PASSAGE TO READ START

Our early history was founded on assumptions we can hardly fathom today. The expressed needs of learners did not matter. The perceived needs of society through the lens of literacy classism determined both the content and purpose of teaching literacy. Incidentally, there was a secondary purpose. According to Pole, learning to read with the Bible would reduce the need, and public expense, for Poor Houses (Quigley, 1997). But, above all, Pole assured his readers that teaching the illiterate poor to read with the Scriptures would mean “they will…have learned better to practice meekness, Christian Fortitude, and resignation” (1816/Verner, 1967, p. 19).

On the other side of the Atlantic, the Port Royal Experiment (1862-1865) was intended to help the freed slaves—the Freedmen—become able to take over the South Carolina farms and plantations after the Civil War. But there was more to this “experiment.” The main reason for the Port Royal Experiment was to see if the formerly enslaved men and women were actually capable of learning to read and write (DeBoer, 1995; Rachal, 1986).

PASSAGE TO READ END

» **ACTIONS TO TAKE**
[A] In the literacy history passage, what was the main reason for the Port Royal Experiment?
[B] From the literacy history passage, output the part that opens with the words containing "Our early history" and closes with "1967, p. 19).".
These entries come from a separate source.

GIVEN ENTRIES START

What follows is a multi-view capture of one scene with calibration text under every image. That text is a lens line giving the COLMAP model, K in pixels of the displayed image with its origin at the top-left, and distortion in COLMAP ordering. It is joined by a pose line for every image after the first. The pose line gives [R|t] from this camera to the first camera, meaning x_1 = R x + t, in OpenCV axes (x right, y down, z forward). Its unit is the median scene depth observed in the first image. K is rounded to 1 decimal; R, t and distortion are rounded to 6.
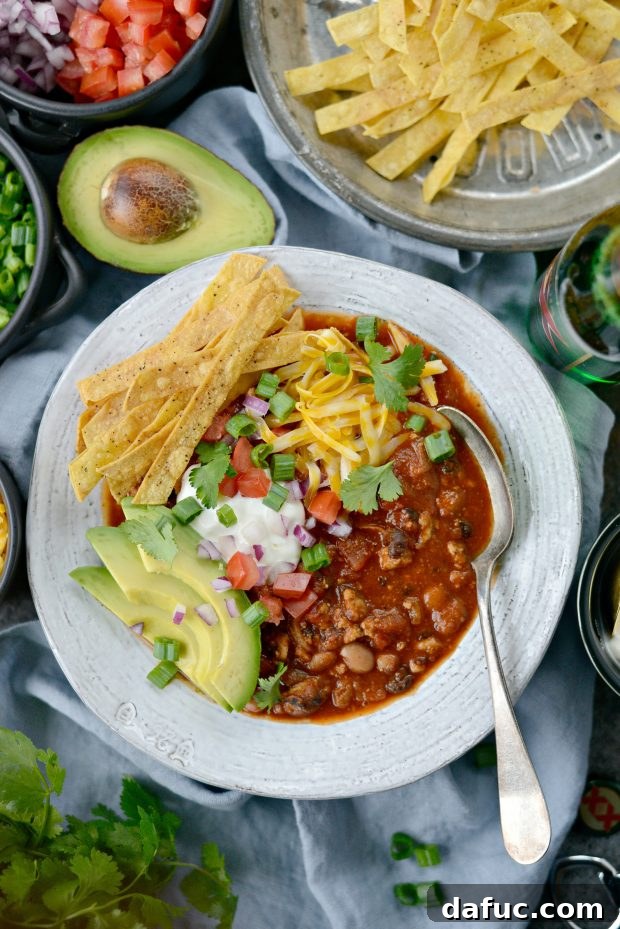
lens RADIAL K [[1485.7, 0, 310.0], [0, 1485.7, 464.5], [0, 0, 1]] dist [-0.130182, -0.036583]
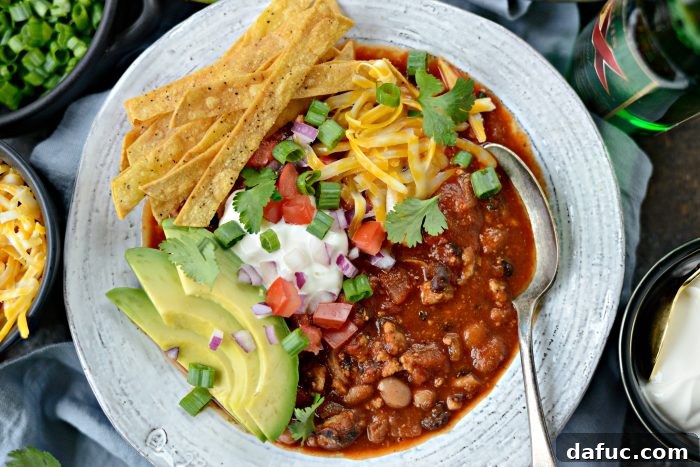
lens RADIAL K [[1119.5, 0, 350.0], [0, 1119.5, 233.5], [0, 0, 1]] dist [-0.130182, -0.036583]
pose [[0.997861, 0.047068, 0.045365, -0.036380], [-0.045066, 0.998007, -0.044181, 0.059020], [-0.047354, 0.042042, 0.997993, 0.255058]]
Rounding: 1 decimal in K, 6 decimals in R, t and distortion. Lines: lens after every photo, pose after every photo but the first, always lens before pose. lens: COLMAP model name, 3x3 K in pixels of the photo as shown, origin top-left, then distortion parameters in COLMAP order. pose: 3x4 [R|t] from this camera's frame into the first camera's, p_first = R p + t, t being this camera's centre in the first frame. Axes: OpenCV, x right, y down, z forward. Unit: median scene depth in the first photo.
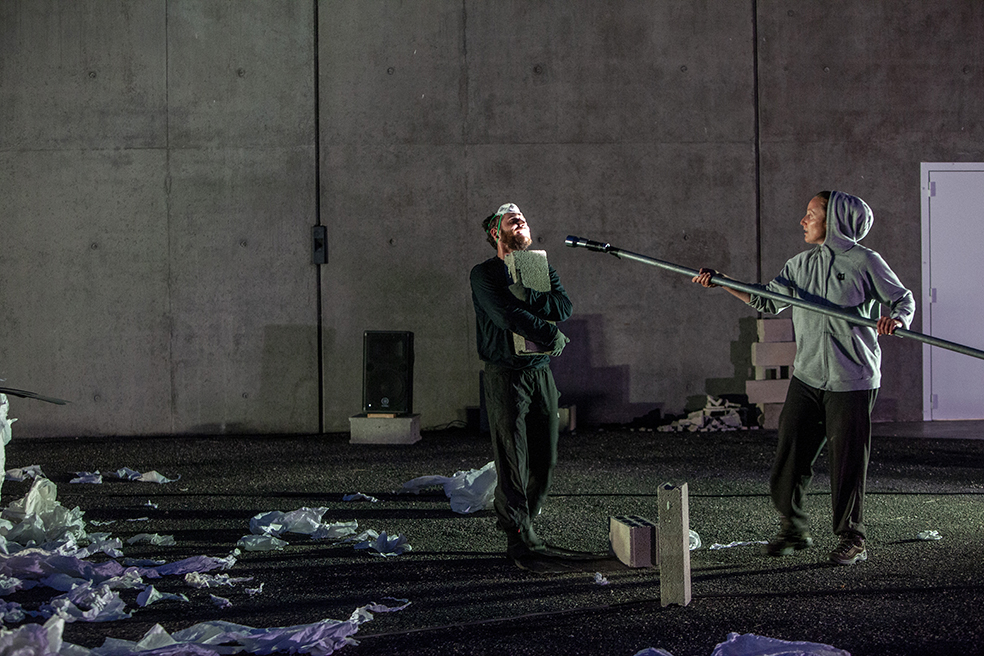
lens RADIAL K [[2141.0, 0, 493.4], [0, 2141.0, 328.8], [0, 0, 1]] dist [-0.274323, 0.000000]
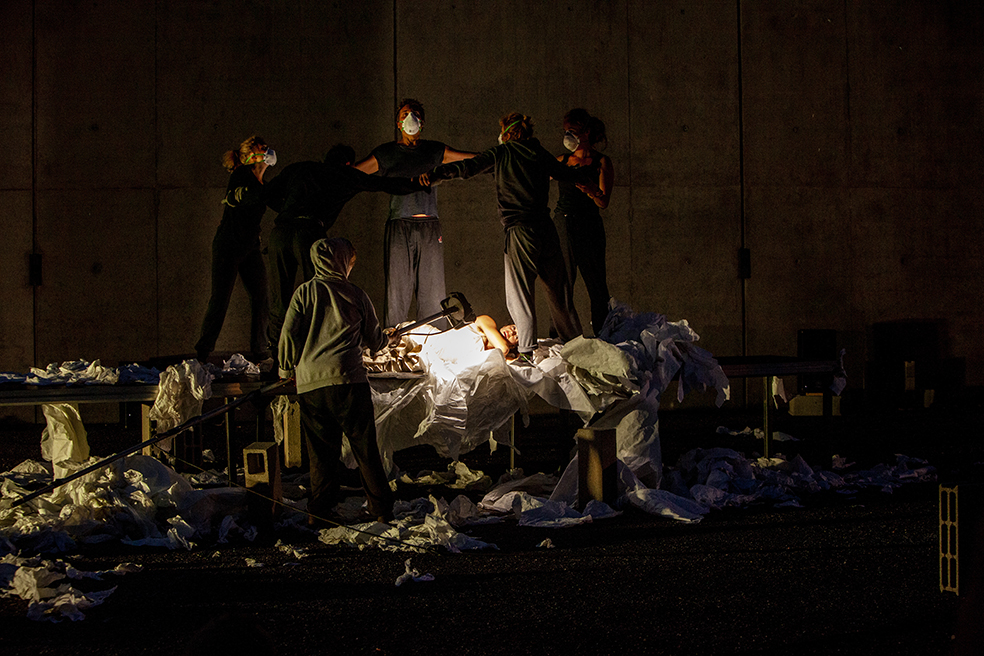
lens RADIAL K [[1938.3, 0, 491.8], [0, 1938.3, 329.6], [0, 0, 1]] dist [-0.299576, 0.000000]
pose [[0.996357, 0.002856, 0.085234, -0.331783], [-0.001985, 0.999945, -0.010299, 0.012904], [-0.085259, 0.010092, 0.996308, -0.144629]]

GIVEN ENTRIES END

» **RESULTS IN ORDER**
[A] To see if the formerly enslaved men and women were actually capable of learning to read and write.

[B]
Our early history was founded on assumptions we can hardly fathom today. The expressed needs of learners did not matter. The perceived needs of society through the lens of literacy classism determined both the content and purpose of teaching literacy. Incidentally, there was a secondary purpose. According to Pole, learning to read with the Bible would reduce the need, and public expense, for Poor Houses (Quigley, 1997). But, above all, Pole assured his readers that teaching the illiterate poor to read with the Scriptures would mean “they will…have learned better to practice meekness, Christian Fortitude, and resignation” (1816/Verner, 1967, p. 19).